No other Cheltenham Festival race does repeat winners like the Stayers’ Hurdle, formerly the World Hurdle, and sponsored by Paddy Power for the first time in 2020.
Crimson Embers in 1982 and 1986, Galmoy in 1987 and 1988, and Baracouda in 2002 and 2003, all doubled up. Inglis Drever trebled up in 2005, 2007 and 2008, and, of course, the legendary Big Buck’s won four consecutive editions from 2009 to 2012 inclusive.
The spoils have been shared around since the last-named, but last year’s winner PAISLEY PARK is, at the time of writing, poised and ready to go in defence of his title, and is at a short price at that.
I have opposed Paisley Park a few times of late, and been taught a lesson each time. The gelding who seemed to need an end-to-end gallop, even at long distances, to bring the best out in him has now won his last seven, including a couple this season that were anything but strongly-run.
His Newbury defeat of Thistlecrack, conceding that declining star 6 lb, came with a finishing speed of 109.8% (that is, he finished nearly 10% quicker than his average race speed), while his Cleeve Hurdle win at Cheltenham last time weighs in at an even speedier 112.8%.
It is possible to crab the form of the latter, mostly due to the proximity of Lisnagar Oscar and Kilbricken Storm, but the sectionals show that Paisley Park did well and is probably as good as he was when winning the same race by 12 lengths and the Stayers’ Hurdle by two and three quarter lengths in 2019.
Paisley Park is no one-dimensional stamina glutton any longer, if he ever was, and he has developed the champion’s gift of taking whatever is thrown at him and still prevailing.
What he has not achieved, however, is to beat a really good rival at the peak of their form.

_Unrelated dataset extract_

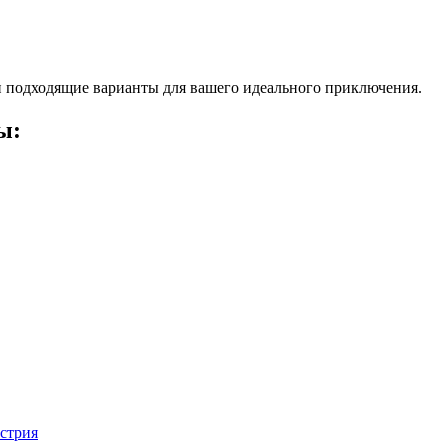
 подходящие варианты для вашего идеального приключения.
ы:
встрия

Depending on how the cards are played, he may have to do just that in March if BENIE DES DIEUX runs in this rather than in the easier option of the Mares’ Hurdle on the opening day. She has also been mooted for the Champion Hurdle by owner Rich Ricci but would need to be supplemented.
The Willie Mullins-trained mare could not have been much more impressive than when beating the 2018 Stayers’ winner Penhill by 21 lengths in the Galmoy Hurdle at Gowran Park recently, but Penhill is not the horse he was, and none of the others really turned up, either. The time was good, however.
For a more solid piece of form from Benie Des Dieux, you need go back only as far as her previous run, in which she downed the star of French jump racing De Bon Coeur by six and a half lengths in the Grande Course de Haies d’Auteuil in May.
That is worth a 161 rating in my book, and for those who like collateral lines it is interesting to note that Bapaume was nine and a half lengths back in fourth that day having been beaten a length and a half less in the same finishing position by Paisley Park at Cheltenham seven weeks earlier.
While that 161 figure is below Paisley Park’s 165 with me, Benie des Dieux would receive 7 lb from the defending champion if they clashed in the Stayers’, which swings the scales back in her favour. There should be little doubt about the mare’s stamina given that the Auteuil race was over in excess of 25f and on soft ground, though a finishing speed of 107.6% shows that it was not especially well-run.
It is difficult to drum up much enthusiasm for the other contenders for the Stayers’.SUMMERVILLE BOY ran Paisley Park to a length and a quarter in the Cleeve Hurdle last time, but got the run of the race more than that rival and earns a 5 lb smaller upgrade on sectionals as a result (158 figure with me).
CITY ISLAND may revert from fences, but his best hurdling effort by far is his defeat of Champ in an average Ballymore Novices’ Hurdle at the last Cheltenham Festival, form that is worth about 153 and 150 on ratings respectively.
Perhaps the best outsider is IF THE CAP FITS, though you would not think so from his never-dangerous fifth in the Cleeve the other day. However, that was his first run for nine weeks, he received an unenterprising ride in a messy race, and his ready defeat of Call Me Lord in the Coral Hurdle at Ascot in November had come in a good time (now on 159 with me).
The ante-post betting has this as something of a two-horse race, with one of those – Benie Des Dieux – not certain to run. Indeed, the discrepancy between the “all in” price and the “non-runner, no bet” price on her suggests it is close to 50/50 that the mare runs in this race rather than in the Mares’ Hurdle (which she won in 2018 and should have won last year), or in neither.
If you have good reason to think the probabilities should be different to that, then feel free to act accordingly. For me, it is just about worth taking a hit on the price in order to have the insurance of money back if Benie Des Dieux does not turn up.
What I am pretty confident about is that she will give the defending champion Paisley Park plenty to think about if she runs on Thursday rather than on Tuesday.